» **Assigned task 1**
Could you update the Lent prayers text between "The Church Urban" and "John 12: 1-8)", inclusive, so that "pioneering" becomes "leading"?
» **Assigned task 2**
Can you condense the paragraph of the Lent prayers text that begins "The word ‘passion’ may seem" while keeping its main facts?

» **Document segment**
Prayers for Day 35 of Lent

The Church Urban Fund is pioneering a programme of Joint Ventures – working in partnership with Dioceses throughout England to provide long-term sustainable support for Christians working in the country’s poorest neighbourhoods.

Pray for these joint ventures, and in particular for the Joint Ventures developing in Southwark and London Dioceses, and for the partner parishes of CTC involved in this work.

Praying and working for justice

Yesterday, some of the churches who are taking part in our ‘Money Talks’ process, or doing the longer ‘Seeing Change’ course this Lent, gathered under the Dome of St Paul’s Cathedral – where this important work was held in prayer at the 6pm Eucharist.

We reproduce Canon Michael Hampel’s sermon below (the readings were Isaiah 43: 16-21 and John 12: 1-8)

The Fifth Sunday of Lent marks a gear change in our observance of Lent. The pace of our journey to the cross, following in the footsteps of Christ, quickens as we focus on Jerusalem and the final events of Christ’s earthly ministry. Today, in the Church’s calendar, Passiontide begins.

The word ‘passion’ may seem a strange word to use to describe the darkest part of the Gospel story. We often use the word today to describe emotional excitement but, at root, the word means ‘suffering’ – this case, Christ’s suffering in betrayal and death.

The word, then, has a sense about it of both the agony and the ecstasy: the agony being the very real experience of so many of the world’s people and the ecstasy being those moments when we try to stand outside of ourselves and look at how the world could really be if only we could rebuild the city and truly be the people whom God intends us to be.

» **Information given**
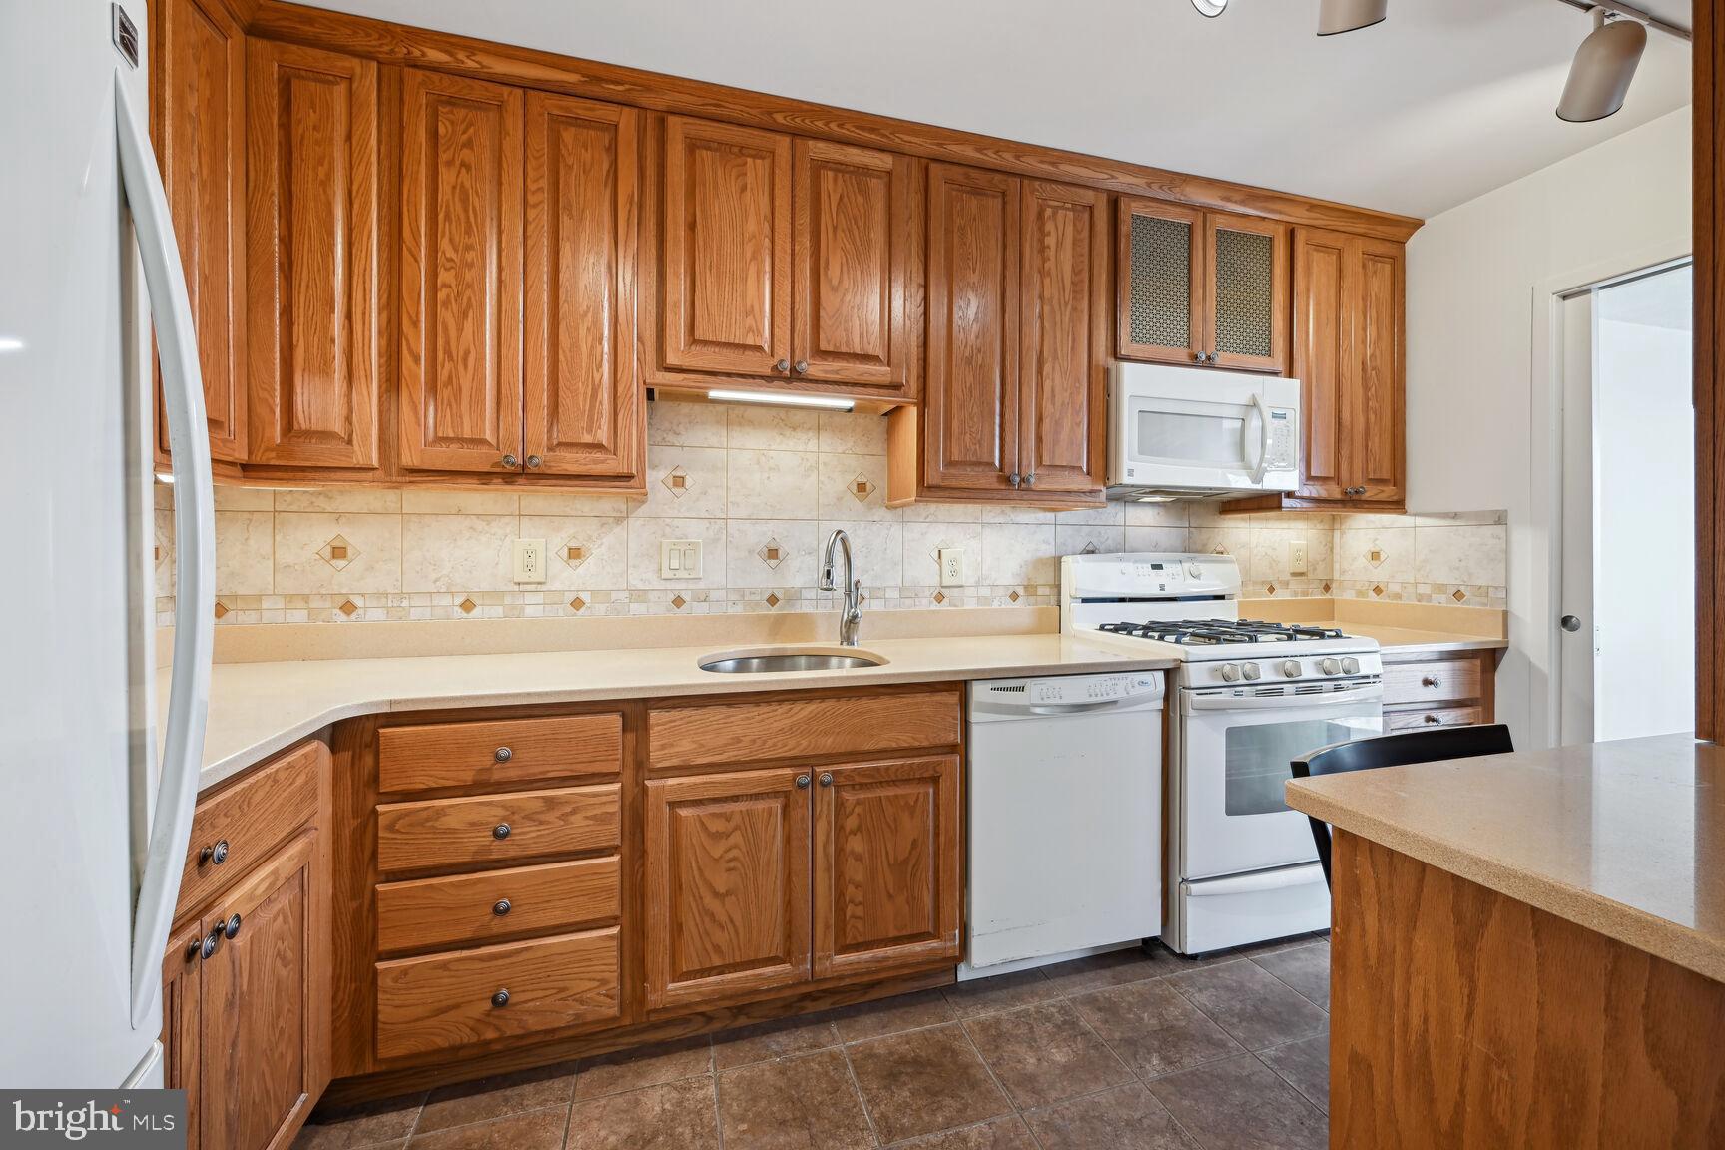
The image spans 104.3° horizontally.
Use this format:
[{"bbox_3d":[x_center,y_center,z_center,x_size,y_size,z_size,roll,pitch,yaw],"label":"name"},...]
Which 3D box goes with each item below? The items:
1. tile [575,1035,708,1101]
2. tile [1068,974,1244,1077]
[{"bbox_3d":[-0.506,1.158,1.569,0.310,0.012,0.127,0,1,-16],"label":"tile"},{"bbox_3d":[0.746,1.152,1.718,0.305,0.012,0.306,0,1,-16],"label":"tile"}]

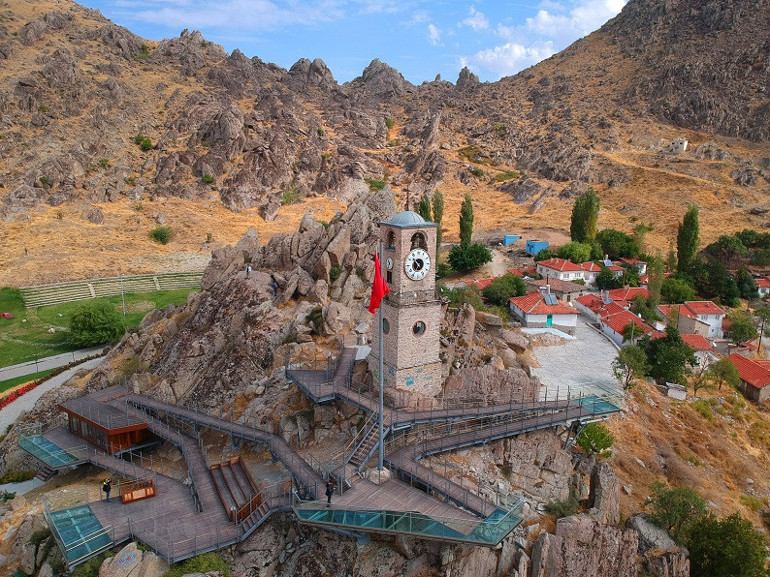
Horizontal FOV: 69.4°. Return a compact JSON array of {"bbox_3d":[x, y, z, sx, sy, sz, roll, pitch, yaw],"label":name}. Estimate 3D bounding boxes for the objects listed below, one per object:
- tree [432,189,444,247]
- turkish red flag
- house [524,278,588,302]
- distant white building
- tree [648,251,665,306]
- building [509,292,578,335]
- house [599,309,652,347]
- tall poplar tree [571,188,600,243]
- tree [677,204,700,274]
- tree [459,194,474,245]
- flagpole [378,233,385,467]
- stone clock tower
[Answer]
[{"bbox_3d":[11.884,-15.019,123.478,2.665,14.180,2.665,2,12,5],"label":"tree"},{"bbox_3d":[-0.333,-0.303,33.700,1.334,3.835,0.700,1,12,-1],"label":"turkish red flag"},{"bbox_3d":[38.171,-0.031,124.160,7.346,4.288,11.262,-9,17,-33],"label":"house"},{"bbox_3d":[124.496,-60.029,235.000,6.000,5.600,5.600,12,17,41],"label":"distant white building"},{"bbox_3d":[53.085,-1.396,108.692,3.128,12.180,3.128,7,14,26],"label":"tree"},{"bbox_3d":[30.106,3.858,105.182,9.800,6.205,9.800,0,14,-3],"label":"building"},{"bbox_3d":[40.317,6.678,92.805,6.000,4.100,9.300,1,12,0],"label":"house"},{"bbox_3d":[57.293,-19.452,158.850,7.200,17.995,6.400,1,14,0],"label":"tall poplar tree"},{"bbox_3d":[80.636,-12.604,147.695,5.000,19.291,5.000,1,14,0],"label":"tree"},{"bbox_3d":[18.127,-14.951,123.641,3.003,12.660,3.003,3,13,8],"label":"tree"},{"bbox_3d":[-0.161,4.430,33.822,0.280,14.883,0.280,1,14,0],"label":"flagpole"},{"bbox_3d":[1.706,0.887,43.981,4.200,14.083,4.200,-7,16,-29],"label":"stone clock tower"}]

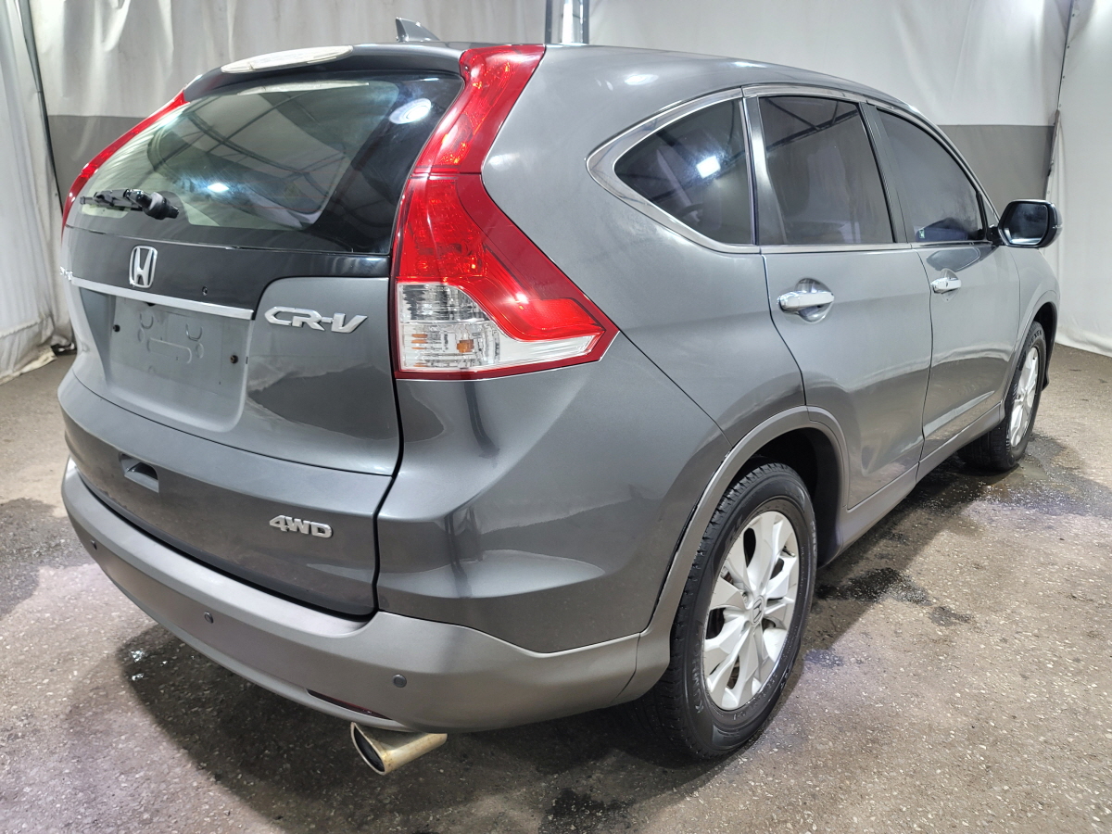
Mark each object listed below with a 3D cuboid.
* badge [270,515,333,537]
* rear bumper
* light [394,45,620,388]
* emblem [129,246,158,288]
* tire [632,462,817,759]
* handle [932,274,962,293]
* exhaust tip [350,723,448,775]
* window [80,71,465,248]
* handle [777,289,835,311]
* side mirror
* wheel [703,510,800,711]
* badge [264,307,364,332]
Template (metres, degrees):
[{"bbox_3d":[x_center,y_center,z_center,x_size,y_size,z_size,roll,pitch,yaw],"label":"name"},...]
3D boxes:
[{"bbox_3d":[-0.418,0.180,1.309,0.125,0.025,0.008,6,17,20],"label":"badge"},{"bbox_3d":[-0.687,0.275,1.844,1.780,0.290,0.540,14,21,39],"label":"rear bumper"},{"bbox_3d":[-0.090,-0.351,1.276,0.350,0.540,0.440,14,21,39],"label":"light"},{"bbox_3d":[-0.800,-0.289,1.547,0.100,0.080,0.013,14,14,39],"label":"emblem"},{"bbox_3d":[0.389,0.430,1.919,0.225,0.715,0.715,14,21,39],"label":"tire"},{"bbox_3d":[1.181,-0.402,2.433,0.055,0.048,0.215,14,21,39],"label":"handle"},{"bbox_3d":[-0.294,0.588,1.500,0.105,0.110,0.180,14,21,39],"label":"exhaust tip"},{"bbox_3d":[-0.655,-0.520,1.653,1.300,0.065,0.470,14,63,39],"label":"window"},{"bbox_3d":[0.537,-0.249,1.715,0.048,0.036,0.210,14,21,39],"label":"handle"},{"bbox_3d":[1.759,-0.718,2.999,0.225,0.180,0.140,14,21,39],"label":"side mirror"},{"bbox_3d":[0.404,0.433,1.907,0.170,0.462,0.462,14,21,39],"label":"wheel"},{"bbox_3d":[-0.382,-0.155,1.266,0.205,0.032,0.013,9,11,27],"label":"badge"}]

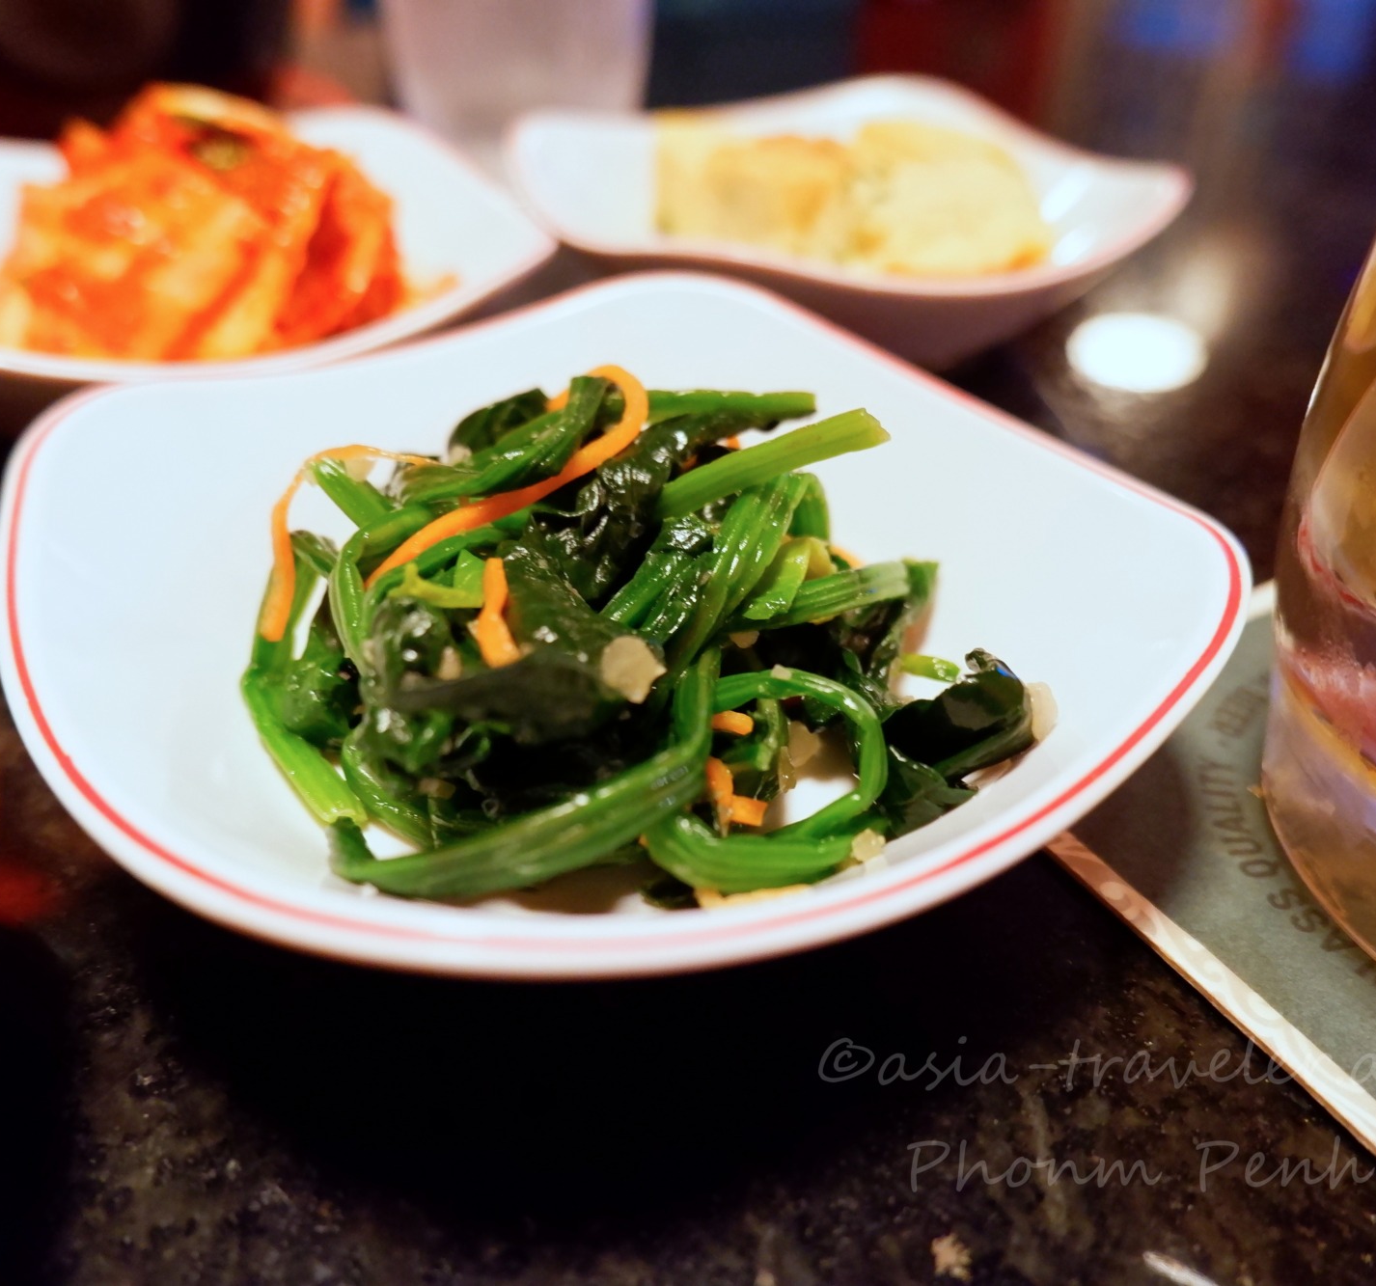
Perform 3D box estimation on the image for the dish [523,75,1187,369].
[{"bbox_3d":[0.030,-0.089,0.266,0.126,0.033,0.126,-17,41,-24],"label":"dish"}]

» **Response 1**
The Church Urban Fund is leading a programme of Joint Ventures – working in partnership with Dioceses throughout England to provide long-term sustainable support for Christians working in the country’s poorest neighbourhoods.

Pray for these joint ventures, and in particular for the Joint Ventures developing in Southwark and London Dioceses, and for the partner parishes of CTC involved in this work.

Praying and working for justice

Yesterday, some of the churches who are taking part in our ‘Money Talks’ process, or doing the longer ‘Seeing Change’ course this Lent, gathered under the Dome of St Paul’s Cathedral – where this important work was held in prayer at the 6pm Eucharist.

We reproduce Canon Michael Hampel’s sermon below (the readings were Isaiah 43: 16-21 and John 12: 1-8)

» **Response 2**
"Passion" may seem an odd word for the darkest part of the Gospel story, since today it usually means emotional excitement. At root, though, it means "suffering." Here that is Christ's suffering in betrayal and death.